Kepala plontos, lengkap dengan celana jeans ketat, sepatu hitam, dan kemeja bener-bener sudah mengubah Shaun yang selama ini hanya anak 12 tahun yang terlihat dungu menjadi Shaun anggota skinhead yang lebih dewasa. Sejak saat itu, Shaun melewati hari-harinya yang baru bersama Woody dan kawan-kawan. Shaun bisa akur dengan mereka juga karena Woody dan gengnya bukan tipikal anak-anak berandalan yang nakal, tapi malah kebalikannya, mereka geng yang “sopan”. Woody sendiri adalah anak yang baik, yang selalu menjaga Shaun, tidak suka klo teman barunya itu dijahili. Maka bersama dengan Woody, Shaun lebih bahagia, ceria, dan menemukan pengalaman-pengalaman baru, termasuk kisah roman dengan Smell, gadis yang lebih tua darinya.

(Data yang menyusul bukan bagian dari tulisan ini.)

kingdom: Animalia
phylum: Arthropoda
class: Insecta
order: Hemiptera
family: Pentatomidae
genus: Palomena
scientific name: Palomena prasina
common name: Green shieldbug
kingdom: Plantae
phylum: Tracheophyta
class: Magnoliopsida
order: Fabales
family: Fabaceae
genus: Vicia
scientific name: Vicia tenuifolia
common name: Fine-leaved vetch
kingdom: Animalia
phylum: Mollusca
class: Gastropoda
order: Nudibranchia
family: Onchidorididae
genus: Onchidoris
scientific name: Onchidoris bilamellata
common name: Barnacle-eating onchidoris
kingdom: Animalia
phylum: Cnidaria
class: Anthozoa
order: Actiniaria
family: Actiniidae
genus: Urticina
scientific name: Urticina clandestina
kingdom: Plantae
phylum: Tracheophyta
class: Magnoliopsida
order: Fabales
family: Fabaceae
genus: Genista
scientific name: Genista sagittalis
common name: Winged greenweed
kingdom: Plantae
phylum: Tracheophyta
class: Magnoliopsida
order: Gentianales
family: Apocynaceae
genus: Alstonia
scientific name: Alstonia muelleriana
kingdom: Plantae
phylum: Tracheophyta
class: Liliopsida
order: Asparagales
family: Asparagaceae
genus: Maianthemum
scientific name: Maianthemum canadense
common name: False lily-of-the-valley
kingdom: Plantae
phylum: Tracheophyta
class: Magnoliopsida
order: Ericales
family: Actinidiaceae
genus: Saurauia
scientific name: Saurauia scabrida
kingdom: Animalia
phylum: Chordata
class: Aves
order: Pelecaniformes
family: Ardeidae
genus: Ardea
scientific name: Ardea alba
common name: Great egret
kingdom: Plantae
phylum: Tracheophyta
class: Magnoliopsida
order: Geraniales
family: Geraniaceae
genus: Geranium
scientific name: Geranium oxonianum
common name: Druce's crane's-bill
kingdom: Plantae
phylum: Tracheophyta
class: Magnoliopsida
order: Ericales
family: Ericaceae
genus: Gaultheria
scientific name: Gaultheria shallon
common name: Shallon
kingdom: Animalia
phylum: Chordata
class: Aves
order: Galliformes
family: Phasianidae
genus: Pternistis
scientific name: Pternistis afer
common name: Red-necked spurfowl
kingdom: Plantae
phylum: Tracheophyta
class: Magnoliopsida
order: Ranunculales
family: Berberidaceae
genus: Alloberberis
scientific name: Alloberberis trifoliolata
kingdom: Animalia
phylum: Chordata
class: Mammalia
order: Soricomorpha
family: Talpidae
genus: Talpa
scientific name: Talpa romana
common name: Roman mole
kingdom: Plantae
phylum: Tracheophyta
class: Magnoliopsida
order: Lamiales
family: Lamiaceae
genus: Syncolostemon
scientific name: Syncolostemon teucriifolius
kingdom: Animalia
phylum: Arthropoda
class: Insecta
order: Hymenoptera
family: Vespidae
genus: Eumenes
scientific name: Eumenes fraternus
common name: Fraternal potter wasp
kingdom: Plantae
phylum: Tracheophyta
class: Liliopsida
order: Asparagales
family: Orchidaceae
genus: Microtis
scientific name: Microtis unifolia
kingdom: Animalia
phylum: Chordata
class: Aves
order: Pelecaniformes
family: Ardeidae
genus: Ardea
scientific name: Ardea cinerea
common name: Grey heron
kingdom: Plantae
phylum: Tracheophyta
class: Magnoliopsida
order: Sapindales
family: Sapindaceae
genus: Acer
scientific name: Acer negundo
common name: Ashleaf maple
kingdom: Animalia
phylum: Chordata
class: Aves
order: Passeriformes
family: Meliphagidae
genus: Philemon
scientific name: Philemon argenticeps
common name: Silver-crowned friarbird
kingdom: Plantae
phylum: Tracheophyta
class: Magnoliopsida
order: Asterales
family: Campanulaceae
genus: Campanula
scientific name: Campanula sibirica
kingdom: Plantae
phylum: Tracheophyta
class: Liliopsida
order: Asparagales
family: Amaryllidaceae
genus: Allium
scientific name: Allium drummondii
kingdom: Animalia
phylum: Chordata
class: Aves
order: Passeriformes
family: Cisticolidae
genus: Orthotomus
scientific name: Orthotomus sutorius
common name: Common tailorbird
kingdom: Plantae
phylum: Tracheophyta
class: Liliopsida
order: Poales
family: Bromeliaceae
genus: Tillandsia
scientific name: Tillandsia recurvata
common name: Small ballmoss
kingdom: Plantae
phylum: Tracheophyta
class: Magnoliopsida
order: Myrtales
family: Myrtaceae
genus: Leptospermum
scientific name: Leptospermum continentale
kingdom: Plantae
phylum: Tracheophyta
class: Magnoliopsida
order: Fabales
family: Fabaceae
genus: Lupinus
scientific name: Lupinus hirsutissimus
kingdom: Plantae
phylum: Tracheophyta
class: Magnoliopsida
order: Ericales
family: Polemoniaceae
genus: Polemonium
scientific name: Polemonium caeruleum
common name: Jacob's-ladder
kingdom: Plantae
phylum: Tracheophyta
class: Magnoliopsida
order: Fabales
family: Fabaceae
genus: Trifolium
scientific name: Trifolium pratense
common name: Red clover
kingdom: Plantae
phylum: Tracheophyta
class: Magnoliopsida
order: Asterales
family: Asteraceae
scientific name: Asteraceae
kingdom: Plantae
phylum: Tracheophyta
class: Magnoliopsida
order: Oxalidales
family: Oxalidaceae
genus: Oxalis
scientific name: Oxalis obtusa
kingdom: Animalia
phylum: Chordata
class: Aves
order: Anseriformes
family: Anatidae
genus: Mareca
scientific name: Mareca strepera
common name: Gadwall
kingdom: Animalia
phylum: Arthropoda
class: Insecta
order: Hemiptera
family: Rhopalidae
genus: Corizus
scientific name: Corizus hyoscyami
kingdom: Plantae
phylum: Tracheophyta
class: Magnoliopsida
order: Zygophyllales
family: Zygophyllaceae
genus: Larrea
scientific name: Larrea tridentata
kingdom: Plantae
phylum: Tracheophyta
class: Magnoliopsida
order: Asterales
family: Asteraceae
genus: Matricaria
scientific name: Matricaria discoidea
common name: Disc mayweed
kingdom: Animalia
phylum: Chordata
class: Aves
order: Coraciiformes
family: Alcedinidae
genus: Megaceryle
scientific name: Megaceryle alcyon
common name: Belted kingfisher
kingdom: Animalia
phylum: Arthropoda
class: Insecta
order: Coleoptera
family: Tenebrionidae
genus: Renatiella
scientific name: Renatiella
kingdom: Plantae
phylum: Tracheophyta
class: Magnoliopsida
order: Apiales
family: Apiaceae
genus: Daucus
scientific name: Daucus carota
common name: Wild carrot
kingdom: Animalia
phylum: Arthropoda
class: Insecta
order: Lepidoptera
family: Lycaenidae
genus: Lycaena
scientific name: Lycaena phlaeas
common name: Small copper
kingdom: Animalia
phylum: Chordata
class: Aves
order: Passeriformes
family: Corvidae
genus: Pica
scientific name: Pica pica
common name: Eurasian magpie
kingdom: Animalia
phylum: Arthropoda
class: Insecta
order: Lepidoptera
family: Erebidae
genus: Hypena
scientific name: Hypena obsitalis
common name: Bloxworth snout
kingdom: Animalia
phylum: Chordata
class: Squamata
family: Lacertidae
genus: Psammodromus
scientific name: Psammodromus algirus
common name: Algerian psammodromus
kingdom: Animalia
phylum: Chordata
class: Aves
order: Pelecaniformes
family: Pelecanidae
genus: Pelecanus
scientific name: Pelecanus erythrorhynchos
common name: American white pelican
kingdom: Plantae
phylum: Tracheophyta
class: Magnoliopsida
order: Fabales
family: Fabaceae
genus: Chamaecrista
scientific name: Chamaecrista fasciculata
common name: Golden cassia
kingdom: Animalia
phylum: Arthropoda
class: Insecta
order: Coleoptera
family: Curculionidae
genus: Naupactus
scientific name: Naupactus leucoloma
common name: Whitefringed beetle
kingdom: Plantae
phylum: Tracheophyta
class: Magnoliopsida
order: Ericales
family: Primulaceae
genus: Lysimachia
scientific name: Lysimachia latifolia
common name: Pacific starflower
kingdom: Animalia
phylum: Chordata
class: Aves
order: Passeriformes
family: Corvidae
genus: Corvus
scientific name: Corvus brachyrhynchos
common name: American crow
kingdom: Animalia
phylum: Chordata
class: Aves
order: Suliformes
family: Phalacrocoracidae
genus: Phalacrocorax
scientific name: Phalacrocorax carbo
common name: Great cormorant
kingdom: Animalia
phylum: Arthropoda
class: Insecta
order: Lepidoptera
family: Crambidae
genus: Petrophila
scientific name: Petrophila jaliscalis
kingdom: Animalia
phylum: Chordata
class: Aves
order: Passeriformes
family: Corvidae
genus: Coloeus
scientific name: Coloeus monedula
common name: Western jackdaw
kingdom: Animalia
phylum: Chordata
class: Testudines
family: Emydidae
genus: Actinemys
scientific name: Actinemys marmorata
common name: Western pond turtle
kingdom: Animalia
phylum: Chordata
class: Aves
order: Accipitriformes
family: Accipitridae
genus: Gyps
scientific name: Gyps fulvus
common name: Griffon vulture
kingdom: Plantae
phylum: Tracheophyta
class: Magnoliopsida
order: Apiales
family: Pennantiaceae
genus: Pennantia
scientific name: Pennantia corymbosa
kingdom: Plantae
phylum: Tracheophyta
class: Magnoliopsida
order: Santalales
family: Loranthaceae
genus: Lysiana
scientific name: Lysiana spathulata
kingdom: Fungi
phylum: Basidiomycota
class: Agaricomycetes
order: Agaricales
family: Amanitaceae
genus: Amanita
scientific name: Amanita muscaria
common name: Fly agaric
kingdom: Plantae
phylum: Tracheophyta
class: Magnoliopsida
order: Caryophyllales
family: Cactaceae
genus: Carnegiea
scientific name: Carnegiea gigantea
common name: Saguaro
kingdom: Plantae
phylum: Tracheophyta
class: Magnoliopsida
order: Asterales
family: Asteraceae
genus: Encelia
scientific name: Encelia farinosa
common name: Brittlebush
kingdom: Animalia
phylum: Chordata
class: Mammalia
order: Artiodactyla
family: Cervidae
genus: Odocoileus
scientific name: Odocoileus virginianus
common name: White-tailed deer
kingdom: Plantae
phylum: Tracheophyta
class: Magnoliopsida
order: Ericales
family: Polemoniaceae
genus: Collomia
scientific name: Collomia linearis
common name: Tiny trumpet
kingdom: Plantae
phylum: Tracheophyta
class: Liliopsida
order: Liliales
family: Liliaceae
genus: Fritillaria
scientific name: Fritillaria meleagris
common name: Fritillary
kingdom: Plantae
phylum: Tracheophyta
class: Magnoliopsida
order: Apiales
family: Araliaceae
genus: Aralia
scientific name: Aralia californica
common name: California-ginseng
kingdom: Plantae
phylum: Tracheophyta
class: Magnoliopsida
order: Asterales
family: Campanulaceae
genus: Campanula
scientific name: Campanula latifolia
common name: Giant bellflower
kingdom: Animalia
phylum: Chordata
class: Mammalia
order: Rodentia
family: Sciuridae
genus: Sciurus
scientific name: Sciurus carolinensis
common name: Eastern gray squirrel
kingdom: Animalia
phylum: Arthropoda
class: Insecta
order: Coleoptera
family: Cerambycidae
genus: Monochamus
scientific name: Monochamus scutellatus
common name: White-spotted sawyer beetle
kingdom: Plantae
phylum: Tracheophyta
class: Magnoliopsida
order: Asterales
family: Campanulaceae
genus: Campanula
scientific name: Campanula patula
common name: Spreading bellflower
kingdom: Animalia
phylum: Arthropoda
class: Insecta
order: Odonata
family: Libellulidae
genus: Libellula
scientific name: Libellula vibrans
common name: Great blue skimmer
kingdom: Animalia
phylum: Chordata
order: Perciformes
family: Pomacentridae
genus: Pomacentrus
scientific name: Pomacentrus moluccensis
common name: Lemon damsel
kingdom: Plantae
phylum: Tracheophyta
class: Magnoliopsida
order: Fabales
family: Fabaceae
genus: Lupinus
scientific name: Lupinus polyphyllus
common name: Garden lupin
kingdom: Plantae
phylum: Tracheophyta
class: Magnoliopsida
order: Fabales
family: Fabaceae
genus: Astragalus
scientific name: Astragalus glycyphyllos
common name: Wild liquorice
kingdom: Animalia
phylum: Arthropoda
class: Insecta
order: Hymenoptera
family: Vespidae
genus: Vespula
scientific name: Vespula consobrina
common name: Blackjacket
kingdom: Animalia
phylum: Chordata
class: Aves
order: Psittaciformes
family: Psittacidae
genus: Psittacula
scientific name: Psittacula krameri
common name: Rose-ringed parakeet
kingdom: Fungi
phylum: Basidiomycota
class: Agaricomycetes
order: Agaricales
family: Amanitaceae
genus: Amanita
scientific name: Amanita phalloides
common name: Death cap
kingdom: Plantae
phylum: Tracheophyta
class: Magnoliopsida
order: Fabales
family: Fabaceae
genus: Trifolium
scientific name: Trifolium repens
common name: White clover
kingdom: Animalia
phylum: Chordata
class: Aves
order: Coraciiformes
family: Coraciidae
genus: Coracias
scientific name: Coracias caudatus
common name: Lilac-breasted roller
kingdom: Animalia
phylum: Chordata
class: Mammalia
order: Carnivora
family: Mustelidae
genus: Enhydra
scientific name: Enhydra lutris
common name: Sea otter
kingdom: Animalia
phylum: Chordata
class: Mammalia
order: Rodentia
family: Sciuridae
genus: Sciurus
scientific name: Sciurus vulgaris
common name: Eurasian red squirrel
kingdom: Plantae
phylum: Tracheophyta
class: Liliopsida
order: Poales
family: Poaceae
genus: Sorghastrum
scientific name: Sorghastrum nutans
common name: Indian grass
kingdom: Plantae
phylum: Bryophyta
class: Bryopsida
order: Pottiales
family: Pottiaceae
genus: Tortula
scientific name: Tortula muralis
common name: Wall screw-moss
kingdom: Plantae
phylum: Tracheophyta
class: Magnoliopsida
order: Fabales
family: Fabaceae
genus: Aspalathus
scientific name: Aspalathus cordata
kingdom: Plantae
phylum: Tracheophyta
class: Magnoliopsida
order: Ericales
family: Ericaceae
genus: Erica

Film ini sanggup berbicara banyak lewat cerita yang berbeda  dengan mengungkap isu rasial sampai isu kehidupan sosial. Lewat kehidupan Shaun yang sederhana dan sudut pandang anak berumur 12 tahun ini, mata gw jadi lebih terbuka akan sebuah arti persahabatan dan pertemanan. Shaun dan komunitas kecil yang dipimpin oleh Woody, memperlihatkan kisah inspiratif, klo geng tidak selalu “bandel” namun bisa juga bertingkah sopan walau dandanan mereka tidak biasa. Karena mereka tetap hanyalah anak-anak namun tumbuh dengan citarasa style yang berbeda dan rasa friendship yang kuat.

Film ini juga menjadi tambah menarik- yang membuat gw semakin suka, dengan penuturan plot yang tidak berbelit-belit, alur yang mengalir baik dan terjaga sampai akhir. Ditambah dengan karakter-karakter keren dengan keunikan masing-masing yang dibawakan dengan briliant oleh para aktornya. Tokoh Shaun yang menjadi main character disini bener-bener menjadi pusat perhatian, dengan akting yang bagi gw pantas diberi 2 jempol, apalagi gw selalu suka dan ingat bagaimana dia tertawa dengan suara yang khas.

Dengan mengangkat isu rasial, tak pelak memang jika film ini dinilai film yang rasis. Namun sekali lagi kembali pada bagaimana kita masing-masing individu menilai film ini. Bagi gw poin dari film ini adalah mengajak kita untuk melihat  apa yang sebenernya terjadi dan memahami tingkah pola setiap karakternya bukan menghakimi mereka karena bersikap rasis. Toh setiap karakter di film ini mengajarkan kita untuk bersikap terhadap isu rasis dan sosial dengan cara mereka masing-masing.

Well, gw bener-bener menyukai film ini dari semua segi yang ditawarkan, cerita dan segala sisipan pesan moralnya, tokoh dan karakter yang unik, dan atmosfir film yang membuat nyaman untuk ditonton. Secara keseluruhan, ini merupakan karya yang hebat dari sutradara Shane Meadows, dan tontonan yang patut direkomendasikan. Enjoy Then!!